[Stored items]
+ + + + +

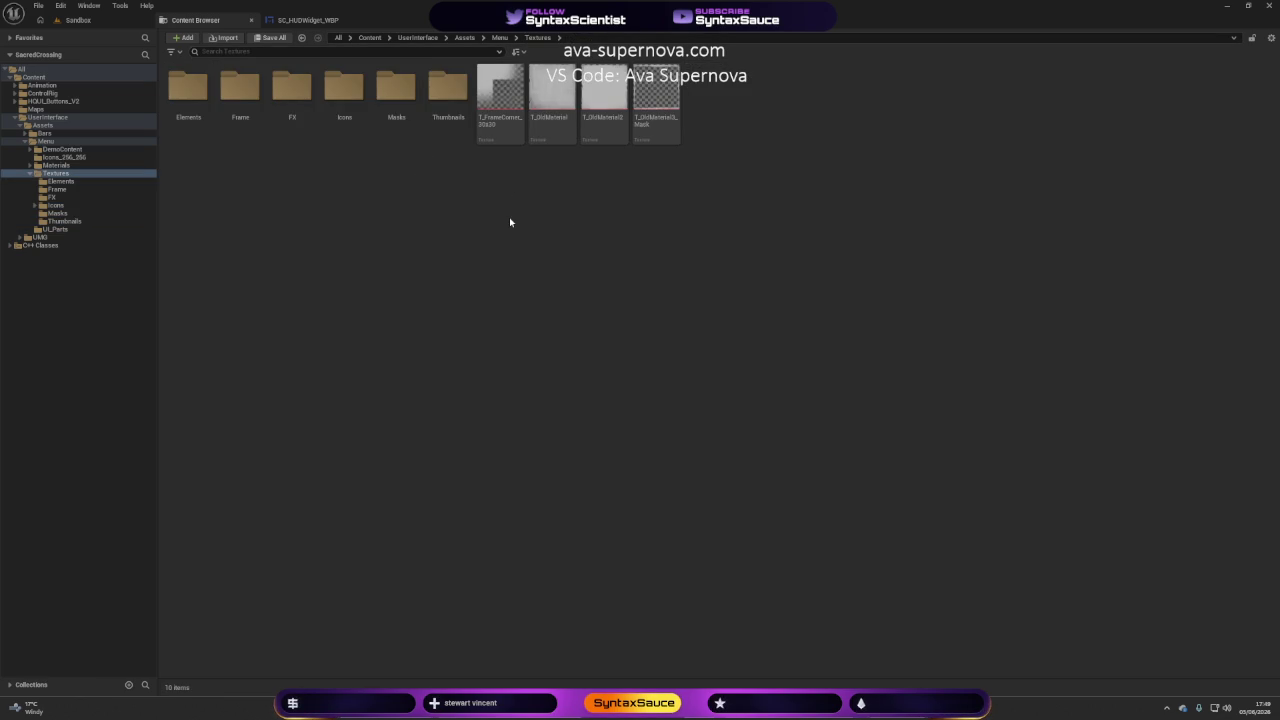
double_click(380, 103)
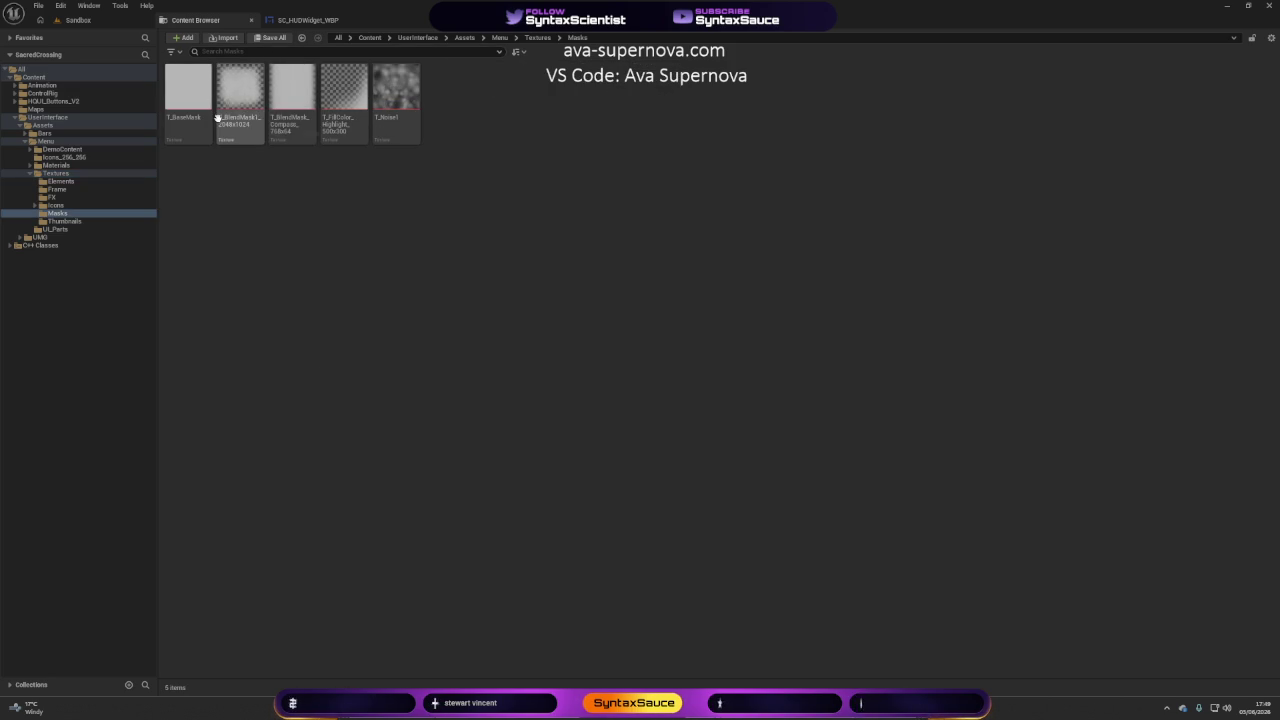
Preview the T_FillColor_Highlight texture and close the preview.
mouse_move(236, 123)
double_click(345, 110)
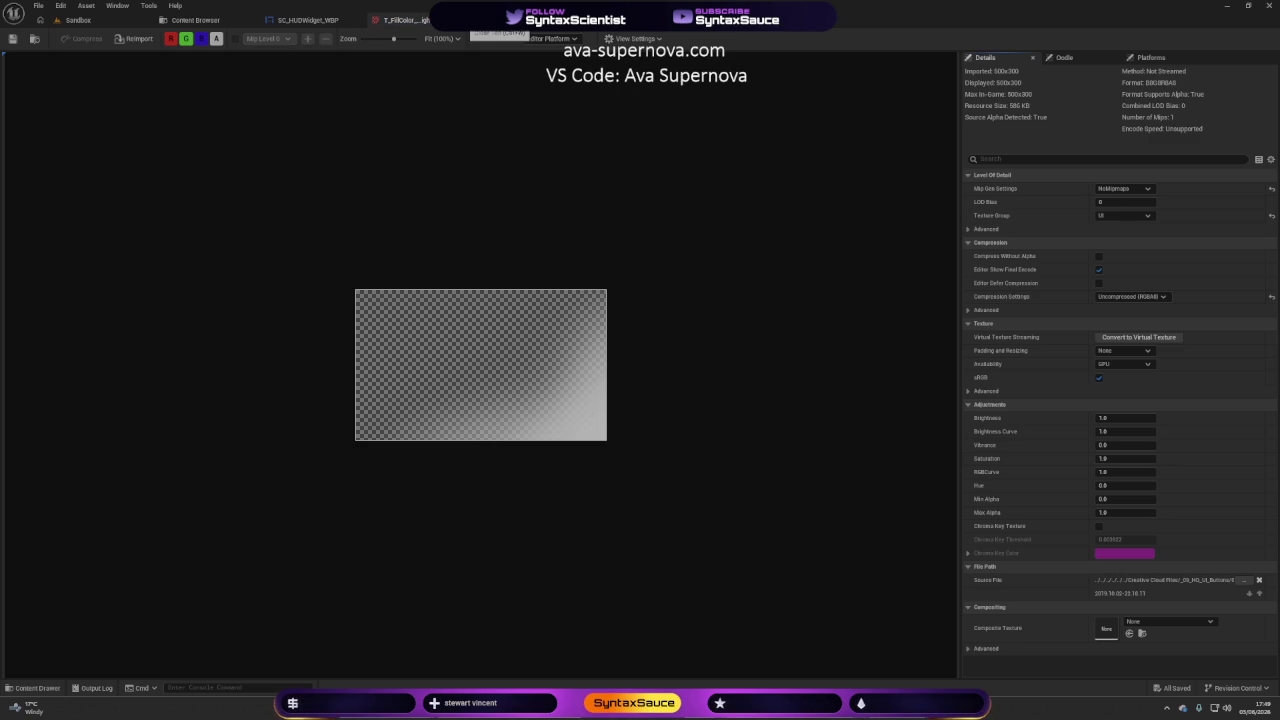
left_click(437, 20)
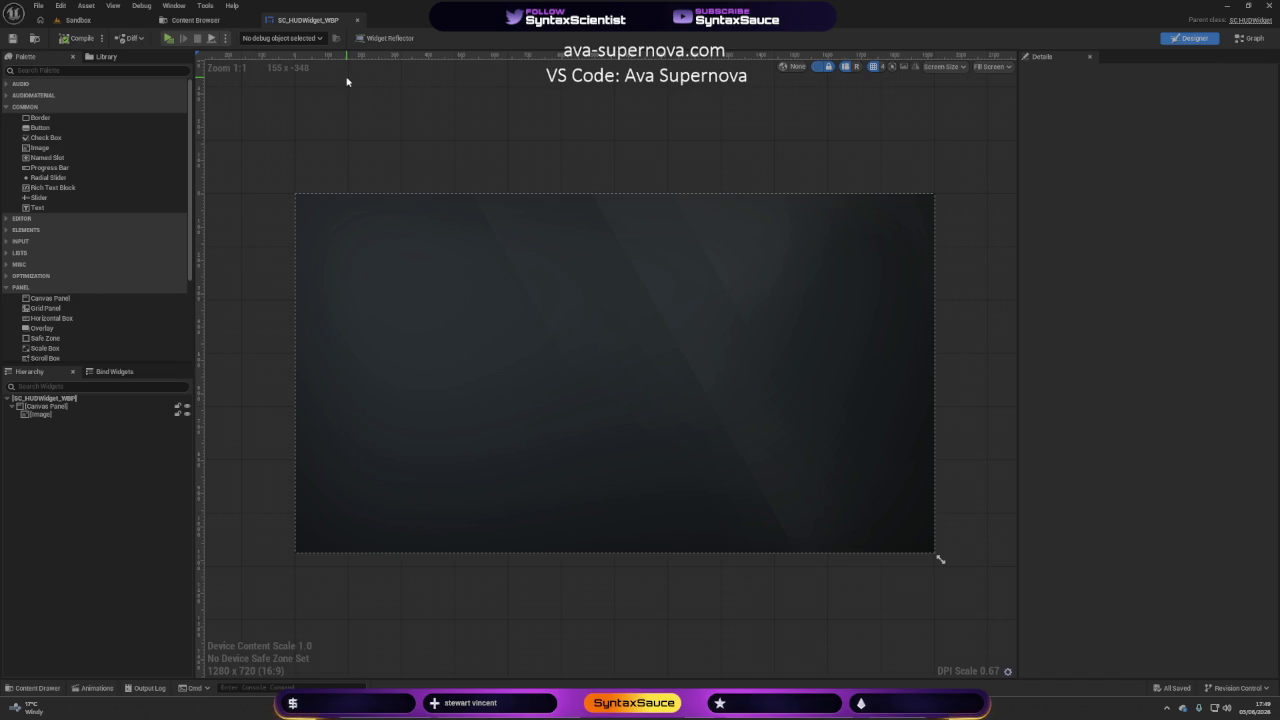
Add T_FillColor_Highlight to the HUD canvas as an image at the bottom-right corner.
left_click(195, 20)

+ + + + +

## WORK TO BE COMPLETED
Reproduce every entry above in full and exactly, though not its pictures.

## RESPONSE BOX
double_click(380, 103)
Preview the T_FillColor_Highlight texture and close the preview.
mouse_move(236, 123)
double_click(345, 110)
left_click(437, 20)
Add T_FillColor_Highlight to the HUD canvas as an image at the bottom-right corner.
left_click(195, 20)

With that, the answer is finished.